First thing I'd like to do after reading this book is thanking the author for writing a book taking place in China, but not about China. I have read very little of those, and it's the first one I am reading were the author is clearly comfortable with both Western and Eastern world. I am thanking him because, as a mixed-blood person, it is the first time I recognize my environment in a story, and I loved it. When I say that I recognize my environment, it's not the exact detail of streets or details such as this, but the feeling that I got out of it. This book felt like eating a kaoya followed by a burger, or going from Christmas to Chinese New Year, which is my everyday life, and I am glad of finally seeing someone using it as his playground.
But despite this familiarity, Peter Tieryas Liu still manages to create a fantastic - at time even phantasmagorical - world. It's at the same time totally burlesque and yet totally believable. I could totally see our world go this way, even without the Baldification. Ads directly streaming into your eyes, that you can't opt out unless you want to pay extra cab fares (I'm still shuddering at this thought and I am so glad that I can turn off the ads in taxis here - yes, you have video ads in taxis in Shanghai)? Plastic surgery being cheaper than orange juice? Jesus, super-hero of an action serial, fighting for rating with a porn star? Those are all genius and terrible omens.
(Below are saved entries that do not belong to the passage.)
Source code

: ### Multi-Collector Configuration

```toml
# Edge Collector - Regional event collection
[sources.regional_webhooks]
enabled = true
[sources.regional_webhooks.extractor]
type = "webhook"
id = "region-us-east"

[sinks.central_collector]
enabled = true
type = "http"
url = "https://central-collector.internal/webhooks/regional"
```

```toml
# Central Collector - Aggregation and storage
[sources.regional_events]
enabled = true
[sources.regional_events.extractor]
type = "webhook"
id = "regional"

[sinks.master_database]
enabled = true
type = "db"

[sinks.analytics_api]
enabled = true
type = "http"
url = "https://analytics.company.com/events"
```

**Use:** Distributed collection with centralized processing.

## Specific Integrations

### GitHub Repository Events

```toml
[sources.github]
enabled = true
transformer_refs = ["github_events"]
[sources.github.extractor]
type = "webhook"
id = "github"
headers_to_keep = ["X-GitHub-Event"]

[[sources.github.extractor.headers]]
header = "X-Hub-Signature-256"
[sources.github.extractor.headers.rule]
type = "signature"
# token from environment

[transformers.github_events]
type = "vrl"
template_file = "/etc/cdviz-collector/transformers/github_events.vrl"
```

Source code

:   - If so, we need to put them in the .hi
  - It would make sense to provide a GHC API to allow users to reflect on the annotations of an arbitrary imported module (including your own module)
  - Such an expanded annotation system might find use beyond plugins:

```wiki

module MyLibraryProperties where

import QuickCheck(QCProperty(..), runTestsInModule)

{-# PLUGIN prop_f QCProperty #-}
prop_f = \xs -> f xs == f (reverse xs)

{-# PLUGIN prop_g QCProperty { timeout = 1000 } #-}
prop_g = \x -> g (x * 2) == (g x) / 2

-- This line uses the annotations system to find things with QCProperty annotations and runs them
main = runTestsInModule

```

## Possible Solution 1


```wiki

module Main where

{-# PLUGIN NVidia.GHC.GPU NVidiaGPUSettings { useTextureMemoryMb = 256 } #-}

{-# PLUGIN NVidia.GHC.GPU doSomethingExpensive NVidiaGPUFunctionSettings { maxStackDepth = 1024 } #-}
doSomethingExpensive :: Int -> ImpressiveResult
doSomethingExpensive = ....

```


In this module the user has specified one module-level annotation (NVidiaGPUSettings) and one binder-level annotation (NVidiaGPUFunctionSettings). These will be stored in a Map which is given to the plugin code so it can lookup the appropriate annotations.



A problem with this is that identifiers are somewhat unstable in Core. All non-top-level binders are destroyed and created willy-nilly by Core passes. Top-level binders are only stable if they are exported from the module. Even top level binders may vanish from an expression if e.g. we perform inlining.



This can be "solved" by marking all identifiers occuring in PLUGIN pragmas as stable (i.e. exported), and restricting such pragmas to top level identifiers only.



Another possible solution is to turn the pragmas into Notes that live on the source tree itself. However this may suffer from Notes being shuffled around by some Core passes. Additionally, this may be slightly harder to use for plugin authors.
Other details are great fun. Each time I read the name of Larry's company, Chao Toufa, which literally means Chao's Hair, I was reading chou toufu, which means stinky toufu. I wonder if this was intentional or not, and I think it might actually have been an adequate name for the company. I loved the cricket fights and it looks like I am not the only one. The world created by Peter Tieryas Liu abounds with such great finds.
But despite the light tone and fun of the story, we can also read this book as a caution for the excesses of our world and the ravages of vanity.
The story is also quite nice, even though I didn't find it as complex and neat as the worldbuilding. It was still fun to follow the adventures of Nick and Larry, that appears at first like such loafers, but are actually more capable than what they look like. And they will need all their resources to navigate the perils set in front of them.
The characters are all very humans, with their highlights and defaults, and it is fairly easy to identify with them.
The style is fluid, making this book an easy and enthralling read. It was hard to put it down after I started it.
All in all, this book was a really nice surprise, and I can only warmly recommend it.
Disclaimer: I received a free copy of this book through Netgalley.com in exchange for my honest review.